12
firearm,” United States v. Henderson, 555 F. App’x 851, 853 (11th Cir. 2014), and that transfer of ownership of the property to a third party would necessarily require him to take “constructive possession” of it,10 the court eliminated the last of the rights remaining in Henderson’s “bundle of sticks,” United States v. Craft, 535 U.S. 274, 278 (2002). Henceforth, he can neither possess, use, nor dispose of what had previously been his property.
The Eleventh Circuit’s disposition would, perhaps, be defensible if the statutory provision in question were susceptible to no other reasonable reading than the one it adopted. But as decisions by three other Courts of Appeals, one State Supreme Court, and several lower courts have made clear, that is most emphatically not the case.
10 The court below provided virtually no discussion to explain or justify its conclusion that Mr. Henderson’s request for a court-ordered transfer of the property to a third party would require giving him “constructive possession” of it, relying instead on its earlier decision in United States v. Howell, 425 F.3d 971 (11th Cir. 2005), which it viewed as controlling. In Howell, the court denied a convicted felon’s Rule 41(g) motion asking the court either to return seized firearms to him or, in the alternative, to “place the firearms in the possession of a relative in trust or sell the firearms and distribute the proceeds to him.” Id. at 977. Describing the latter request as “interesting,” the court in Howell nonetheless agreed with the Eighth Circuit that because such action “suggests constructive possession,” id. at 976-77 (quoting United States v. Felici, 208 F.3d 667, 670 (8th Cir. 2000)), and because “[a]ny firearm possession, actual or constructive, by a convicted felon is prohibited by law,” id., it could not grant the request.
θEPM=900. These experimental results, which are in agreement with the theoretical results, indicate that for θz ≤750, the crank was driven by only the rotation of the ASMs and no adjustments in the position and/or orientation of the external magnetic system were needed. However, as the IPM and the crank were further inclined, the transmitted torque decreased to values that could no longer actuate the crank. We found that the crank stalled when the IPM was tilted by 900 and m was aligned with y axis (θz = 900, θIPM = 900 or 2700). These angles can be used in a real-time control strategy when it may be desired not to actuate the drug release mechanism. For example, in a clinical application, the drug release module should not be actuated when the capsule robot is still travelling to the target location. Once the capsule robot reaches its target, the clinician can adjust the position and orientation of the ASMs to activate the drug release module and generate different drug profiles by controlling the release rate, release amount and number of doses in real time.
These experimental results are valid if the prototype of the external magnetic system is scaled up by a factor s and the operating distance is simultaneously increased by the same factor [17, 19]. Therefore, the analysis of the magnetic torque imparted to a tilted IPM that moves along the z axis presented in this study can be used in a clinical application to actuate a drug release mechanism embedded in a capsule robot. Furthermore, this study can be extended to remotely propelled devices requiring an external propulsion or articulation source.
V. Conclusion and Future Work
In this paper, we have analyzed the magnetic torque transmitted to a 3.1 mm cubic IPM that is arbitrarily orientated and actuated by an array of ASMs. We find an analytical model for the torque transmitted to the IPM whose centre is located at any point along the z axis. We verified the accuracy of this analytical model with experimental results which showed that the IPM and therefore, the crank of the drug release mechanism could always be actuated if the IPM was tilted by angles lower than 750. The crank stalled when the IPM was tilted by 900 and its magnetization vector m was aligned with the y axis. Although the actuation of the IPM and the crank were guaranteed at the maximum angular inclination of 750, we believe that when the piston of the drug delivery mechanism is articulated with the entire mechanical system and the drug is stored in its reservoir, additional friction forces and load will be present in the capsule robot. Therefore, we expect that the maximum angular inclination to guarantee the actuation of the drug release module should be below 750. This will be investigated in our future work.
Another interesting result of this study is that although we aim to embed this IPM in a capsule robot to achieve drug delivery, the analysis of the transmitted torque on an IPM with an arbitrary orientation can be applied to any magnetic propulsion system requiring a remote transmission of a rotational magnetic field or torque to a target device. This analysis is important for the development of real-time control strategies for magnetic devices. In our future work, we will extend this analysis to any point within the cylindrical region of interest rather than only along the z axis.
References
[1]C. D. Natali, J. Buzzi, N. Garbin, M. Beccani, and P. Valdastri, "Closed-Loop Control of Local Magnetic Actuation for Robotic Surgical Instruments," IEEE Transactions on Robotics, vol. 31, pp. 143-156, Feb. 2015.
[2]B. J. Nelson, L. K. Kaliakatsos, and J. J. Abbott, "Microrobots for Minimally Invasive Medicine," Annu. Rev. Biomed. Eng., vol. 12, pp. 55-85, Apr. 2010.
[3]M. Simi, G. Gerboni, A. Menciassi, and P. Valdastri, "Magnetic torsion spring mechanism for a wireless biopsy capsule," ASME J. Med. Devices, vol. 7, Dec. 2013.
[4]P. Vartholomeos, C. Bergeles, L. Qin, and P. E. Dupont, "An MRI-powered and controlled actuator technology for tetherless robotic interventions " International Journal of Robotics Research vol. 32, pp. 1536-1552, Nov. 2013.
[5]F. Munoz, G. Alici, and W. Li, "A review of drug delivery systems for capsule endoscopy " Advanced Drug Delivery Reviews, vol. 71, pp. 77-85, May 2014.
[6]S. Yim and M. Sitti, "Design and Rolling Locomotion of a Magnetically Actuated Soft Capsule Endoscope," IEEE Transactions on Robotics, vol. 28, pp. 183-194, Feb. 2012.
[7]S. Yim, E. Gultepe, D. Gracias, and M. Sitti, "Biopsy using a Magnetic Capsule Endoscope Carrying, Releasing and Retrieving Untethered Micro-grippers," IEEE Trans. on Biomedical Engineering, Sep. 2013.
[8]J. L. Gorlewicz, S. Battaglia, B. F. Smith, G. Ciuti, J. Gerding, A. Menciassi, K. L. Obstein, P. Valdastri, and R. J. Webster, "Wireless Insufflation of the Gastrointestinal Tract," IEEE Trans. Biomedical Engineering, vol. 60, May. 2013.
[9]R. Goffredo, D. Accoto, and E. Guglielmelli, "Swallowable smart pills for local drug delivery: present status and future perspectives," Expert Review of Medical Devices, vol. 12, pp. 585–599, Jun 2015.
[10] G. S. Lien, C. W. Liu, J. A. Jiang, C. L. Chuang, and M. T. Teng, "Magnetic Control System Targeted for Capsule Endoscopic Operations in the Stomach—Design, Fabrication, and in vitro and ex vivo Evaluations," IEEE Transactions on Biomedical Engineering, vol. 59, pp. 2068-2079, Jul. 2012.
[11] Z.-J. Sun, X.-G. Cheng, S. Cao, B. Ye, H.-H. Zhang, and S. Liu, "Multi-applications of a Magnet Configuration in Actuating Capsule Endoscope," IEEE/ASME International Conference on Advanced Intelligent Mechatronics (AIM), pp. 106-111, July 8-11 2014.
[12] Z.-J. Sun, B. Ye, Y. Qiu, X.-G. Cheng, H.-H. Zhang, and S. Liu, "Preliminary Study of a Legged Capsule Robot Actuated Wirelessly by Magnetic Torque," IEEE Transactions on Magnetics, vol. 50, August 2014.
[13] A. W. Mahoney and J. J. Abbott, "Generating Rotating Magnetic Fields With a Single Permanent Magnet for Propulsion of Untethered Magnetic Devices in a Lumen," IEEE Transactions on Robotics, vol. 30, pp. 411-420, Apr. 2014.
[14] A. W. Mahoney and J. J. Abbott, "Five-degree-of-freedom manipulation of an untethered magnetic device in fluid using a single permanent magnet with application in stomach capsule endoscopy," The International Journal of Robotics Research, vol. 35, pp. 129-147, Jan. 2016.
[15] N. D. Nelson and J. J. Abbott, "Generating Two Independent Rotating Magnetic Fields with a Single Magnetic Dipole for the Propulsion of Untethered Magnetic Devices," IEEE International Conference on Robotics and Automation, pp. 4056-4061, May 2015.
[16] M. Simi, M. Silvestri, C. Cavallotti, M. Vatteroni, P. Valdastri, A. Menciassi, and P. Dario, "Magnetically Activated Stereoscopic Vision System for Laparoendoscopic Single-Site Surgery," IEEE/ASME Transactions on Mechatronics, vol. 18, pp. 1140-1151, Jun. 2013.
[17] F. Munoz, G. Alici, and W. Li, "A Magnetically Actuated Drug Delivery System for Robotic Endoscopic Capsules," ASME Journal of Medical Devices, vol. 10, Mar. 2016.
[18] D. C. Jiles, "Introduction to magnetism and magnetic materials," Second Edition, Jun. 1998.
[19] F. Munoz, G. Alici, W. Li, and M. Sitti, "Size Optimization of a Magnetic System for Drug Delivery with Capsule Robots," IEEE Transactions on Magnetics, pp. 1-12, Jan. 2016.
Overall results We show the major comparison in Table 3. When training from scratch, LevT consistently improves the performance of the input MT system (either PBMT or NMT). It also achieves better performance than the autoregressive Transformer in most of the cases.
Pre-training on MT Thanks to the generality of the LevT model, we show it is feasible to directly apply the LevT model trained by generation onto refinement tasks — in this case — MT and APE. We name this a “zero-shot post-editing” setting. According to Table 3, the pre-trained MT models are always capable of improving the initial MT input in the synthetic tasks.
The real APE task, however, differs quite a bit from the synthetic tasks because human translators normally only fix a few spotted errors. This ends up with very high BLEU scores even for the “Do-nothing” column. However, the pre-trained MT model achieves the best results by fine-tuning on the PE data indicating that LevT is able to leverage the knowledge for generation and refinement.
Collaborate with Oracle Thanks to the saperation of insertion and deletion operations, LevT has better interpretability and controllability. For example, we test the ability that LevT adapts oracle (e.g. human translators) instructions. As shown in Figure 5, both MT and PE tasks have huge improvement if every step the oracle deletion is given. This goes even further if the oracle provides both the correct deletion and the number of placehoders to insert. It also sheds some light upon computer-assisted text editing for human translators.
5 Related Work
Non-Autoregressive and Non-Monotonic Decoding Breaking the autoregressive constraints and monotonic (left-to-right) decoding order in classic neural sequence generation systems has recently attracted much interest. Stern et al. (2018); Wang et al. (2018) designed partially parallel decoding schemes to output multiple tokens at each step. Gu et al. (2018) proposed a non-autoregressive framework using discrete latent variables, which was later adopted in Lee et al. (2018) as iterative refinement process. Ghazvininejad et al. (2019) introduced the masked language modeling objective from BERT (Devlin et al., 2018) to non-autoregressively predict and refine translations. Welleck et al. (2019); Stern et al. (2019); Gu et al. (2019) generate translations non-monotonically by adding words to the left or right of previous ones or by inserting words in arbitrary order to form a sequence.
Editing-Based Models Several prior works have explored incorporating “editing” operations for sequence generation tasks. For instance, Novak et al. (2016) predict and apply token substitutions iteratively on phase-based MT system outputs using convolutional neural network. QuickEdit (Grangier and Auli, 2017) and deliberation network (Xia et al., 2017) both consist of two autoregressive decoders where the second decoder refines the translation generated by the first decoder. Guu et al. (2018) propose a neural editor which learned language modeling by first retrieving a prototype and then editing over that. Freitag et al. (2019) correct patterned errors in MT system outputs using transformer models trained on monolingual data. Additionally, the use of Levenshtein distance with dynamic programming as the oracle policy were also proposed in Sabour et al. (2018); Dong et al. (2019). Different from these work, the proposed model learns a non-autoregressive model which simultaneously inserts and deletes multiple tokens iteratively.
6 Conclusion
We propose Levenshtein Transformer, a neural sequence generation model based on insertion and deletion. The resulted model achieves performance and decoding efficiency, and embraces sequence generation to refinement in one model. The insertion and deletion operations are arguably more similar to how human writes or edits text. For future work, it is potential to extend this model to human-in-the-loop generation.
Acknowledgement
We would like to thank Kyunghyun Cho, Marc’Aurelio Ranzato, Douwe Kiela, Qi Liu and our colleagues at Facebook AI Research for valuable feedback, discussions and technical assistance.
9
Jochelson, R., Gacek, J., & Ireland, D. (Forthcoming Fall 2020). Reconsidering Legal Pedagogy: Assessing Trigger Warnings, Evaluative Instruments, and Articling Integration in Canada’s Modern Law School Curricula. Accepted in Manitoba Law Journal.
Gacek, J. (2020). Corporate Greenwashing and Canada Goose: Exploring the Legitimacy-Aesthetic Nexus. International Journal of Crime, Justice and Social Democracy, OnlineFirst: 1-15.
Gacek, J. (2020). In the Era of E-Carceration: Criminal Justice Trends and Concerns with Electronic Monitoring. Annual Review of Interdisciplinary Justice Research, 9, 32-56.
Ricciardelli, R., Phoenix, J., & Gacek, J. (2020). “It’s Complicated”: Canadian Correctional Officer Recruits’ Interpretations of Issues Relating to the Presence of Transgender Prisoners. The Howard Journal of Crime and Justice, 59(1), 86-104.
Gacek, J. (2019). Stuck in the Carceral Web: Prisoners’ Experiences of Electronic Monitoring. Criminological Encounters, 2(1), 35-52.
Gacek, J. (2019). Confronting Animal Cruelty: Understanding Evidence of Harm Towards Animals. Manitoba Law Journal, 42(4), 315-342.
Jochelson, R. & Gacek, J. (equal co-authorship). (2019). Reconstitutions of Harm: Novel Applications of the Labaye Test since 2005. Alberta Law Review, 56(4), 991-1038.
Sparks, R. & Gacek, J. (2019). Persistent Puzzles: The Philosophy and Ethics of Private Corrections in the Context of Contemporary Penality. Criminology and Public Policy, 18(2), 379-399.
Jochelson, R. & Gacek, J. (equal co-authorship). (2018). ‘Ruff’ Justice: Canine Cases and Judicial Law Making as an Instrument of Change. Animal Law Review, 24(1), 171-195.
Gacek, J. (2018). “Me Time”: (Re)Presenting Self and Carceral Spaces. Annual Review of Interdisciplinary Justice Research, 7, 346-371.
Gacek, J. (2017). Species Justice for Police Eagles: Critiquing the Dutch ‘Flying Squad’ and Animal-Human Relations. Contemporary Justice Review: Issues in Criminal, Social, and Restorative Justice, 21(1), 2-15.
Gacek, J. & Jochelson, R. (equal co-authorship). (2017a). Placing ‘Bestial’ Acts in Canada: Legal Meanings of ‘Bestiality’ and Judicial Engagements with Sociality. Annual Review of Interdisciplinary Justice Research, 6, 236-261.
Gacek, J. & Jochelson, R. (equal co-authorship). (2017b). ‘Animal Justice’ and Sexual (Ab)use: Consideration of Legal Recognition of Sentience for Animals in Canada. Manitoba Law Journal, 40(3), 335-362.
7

WHAT IS REQUIRED:
Begin at the line containing "Gacek, J. & Jochelson, R. (equal co-authorship). (2017b)." and reproduce every line through the last one in the records above, exactly.

ANSWER TO THIS EXERCISE:
Gacek, J. & Jochelson, R. (equal co-authorship). (2017b). ‘Animal Justice’ and Sexual (Ab)use: Consideration of Legal Recognition of Sentience for Animals in Canada. Manitoba Law Journal, 40(3), 335-362.
7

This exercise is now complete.